**Exercise description:** In the material below, find each line with the string "Taman" and copy it.

Dataset records Start Marker

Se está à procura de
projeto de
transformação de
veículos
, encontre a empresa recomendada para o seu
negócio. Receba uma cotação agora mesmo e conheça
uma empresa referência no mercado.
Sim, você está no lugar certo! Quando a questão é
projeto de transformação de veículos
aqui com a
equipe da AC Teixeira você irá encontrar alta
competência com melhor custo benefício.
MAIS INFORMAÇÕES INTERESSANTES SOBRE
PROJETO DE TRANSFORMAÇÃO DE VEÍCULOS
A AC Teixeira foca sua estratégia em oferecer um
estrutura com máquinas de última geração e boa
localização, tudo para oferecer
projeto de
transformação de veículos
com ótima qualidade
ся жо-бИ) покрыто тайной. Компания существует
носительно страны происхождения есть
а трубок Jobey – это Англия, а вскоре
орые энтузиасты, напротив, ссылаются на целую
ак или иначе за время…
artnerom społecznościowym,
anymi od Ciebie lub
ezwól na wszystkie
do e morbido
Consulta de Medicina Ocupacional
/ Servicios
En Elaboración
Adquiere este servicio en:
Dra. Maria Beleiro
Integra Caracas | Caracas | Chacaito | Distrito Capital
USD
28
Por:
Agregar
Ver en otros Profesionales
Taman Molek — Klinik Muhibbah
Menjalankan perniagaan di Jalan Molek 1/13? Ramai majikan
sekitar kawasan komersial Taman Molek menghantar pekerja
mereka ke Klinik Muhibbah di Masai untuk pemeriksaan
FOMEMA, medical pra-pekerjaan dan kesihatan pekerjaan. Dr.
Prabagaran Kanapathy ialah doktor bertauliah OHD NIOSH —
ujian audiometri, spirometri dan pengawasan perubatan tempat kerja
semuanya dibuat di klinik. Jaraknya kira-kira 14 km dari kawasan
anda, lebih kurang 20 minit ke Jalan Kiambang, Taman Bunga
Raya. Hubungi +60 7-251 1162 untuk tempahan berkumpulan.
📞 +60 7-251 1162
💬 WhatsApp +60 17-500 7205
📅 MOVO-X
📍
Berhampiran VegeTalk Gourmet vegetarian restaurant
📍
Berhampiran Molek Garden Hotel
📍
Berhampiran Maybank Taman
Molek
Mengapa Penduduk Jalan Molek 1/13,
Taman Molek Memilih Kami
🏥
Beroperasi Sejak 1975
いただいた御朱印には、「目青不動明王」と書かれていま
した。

Dataset records End Marker

**Result of the exercise:**
Taman Molek — Klinik Muhibbah
sekitar kawasan komersial Taman Molek menghantar pekerja
anda, lebih kurang 20 minit ke Jalan Kiambang, Taman Bunga
Berhampiran Maybank Taman
Taman Molek Memilih Kami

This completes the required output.